§ **Task directions**
Reproduce the items word for word, from the very first line through the line containing "Which series has the largest", including that line.

§ **Task inputs**

========

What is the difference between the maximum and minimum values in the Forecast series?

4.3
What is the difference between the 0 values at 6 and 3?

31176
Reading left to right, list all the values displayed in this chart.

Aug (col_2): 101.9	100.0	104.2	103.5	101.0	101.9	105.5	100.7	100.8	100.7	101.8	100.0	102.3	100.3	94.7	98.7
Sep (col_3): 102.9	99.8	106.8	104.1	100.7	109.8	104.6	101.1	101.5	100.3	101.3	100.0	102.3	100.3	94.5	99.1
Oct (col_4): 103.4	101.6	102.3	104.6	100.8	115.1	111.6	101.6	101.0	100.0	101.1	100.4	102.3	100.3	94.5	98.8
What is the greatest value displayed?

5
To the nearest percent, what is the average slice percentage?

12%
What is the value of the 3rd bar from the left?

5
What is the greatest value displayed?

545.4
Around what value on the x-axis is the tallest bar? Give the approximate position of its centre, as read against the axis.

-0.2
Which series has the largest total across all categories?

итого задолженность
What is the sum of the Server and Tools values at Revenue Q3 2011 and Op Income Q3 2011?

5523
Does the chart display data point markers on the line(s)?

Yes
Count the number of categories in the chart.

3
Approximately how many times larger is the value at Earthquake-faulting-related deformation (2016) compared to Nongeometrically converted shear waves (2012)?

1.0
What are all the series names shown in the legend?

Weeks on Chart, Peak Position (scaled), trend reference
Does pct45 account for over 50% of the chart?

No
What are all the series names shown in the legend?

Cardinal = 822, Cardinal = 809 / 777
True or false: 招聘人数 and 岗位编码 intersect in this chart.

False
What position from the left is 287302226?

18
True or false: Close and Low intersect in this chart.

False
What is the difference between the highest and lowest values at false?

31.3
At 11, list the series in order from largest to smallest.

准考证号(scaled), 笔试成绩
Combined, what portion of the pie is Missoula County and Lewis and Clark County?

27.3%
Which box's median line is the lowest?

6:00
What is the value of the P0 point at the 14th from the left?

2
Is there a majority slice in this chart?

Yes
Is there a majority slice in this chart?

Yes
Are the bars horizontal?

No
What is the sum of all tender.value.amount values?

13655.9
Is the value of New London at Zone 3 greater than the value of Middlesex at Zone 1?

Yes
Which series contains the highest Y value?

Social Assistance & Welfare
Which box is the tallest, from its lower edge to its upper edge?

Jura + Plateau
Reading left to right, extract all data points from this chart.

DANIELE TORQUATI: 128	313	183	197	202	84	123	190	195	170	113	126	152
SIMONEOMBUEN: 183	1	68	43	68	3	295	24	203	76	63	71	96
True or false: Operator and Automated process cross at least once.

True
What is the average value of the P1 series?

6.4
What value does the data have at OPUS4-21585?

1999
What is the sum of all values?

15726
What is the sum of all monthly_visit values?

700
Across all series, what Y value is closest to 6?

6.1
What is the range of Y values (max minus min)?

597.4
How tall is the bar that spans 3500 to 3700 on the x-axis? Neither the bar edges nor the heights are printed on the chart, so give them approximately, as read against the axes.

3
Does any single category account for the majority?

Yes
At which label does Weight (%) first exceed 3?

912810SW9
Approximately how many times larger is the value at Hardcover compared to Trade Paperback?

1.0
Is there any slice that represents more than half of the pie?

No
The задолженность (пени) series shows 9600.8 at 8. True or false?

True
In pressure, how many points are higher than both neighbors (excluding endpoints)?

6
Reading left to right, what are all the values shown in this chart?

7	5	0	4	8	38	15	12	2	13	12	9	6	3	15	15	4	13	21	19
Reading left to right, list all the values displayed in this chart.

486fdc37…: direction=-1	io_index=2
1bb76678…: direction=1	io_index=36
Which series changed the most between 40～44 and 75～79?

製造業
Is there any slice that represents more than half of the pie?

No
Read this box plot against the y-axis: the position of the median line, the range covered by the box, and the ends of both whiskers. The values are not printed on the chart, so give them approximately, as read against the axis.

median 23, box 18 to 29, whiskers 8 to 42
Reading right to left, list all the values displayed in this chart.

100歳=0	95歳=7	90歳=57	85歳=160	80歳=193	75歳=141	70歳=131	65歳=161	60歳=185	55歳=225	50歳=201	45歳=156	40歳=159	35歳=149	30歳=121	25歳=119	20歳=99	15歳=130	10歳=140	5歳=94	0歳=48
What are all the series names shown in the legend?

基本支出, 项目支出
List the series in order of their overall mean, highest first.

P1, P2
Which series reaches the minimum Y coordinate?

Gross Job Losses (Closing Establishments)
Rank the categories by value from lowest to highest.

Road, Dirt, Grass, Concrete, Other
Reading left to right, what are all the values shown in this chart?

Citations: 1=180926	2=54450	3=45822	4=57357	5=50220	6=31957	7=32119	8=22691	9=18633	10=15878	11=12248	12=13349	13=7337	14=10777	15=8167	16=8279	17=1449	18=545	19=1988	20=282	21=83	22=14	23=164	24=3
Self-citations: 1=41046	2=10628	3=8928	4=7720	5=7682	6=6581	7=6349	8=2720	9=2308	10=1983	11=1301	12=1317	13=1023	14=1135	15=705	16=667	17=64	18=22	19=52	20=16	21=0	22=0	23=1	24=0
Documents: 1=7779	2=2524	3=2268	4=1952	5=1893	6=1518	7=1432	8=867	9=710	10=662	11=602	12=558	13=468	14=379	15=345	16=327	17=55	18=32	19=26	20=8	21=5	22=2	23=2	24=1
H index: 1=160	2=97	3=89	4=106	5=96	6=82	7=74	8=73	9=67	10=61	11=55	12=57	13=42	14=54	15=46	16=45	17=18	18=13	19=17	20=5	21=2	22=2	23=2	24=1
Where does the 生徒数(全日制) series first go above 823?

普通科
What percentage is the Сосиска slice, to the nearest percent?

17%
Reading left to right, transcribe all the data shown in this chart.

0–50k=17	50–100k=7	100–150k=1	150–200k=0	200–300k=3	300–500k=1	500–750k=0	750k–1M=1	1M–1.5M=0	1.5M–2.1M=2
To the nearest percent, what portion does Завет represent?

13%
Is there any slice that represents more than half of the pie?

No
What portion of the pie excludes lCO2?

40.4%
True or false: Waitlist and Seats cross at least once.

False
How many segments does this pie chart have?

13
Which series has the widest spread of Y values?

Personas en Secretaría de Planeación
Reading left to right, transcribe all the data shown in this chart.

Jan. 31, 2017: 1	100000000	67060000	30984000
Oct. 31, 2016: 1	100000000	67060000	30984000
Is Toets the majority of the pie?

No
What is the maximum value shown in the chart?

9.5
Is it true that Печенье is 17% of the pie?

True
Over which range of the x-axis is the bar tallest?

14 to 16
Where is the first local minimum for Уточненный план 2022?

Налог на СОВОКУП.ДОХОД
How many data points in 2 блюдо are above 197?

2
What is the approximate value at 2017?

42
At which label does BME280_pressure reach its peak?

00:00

========

§ **Written reply**
What is the difference between the maximum and minimum values in the Forecast series?

4.3
What is the difference between the 0 values at 6 and 3?

31176
Reading left to right, list all the values displayed in this chart.

Aug (col_2): 101.9	100.0	104.2	103.5	101.0	101.9	105.5	100.7	100.8	100.7	101.8	100.0	102.3	100.3	94.7	98.7
Sep (col_3): 102.9	99.8	106.8	104.1	100.7	109.8	104.6	101.1	101.5	100.3	101.3	100.0	102.3	100.3	94.5	99.1
Oct (col_4): 103.4	101.6	102.3	104.6	100.8	115.1	111.6	101.6	101.0	100.0	101.1	100.4	102.3	100.3	94.5	98.8
What is the greatest value displayed?

5
To the nearest percent, what is the average slice percentage?

12%
What is the value of the 3rd bar from the left?

5
What is the greatest value displayed?

545.4
Around what value on the x-axis is the tallest bar? Give the approximate position of its centre, as read against the axis.

-0.2
Which series has the largest total across all categories?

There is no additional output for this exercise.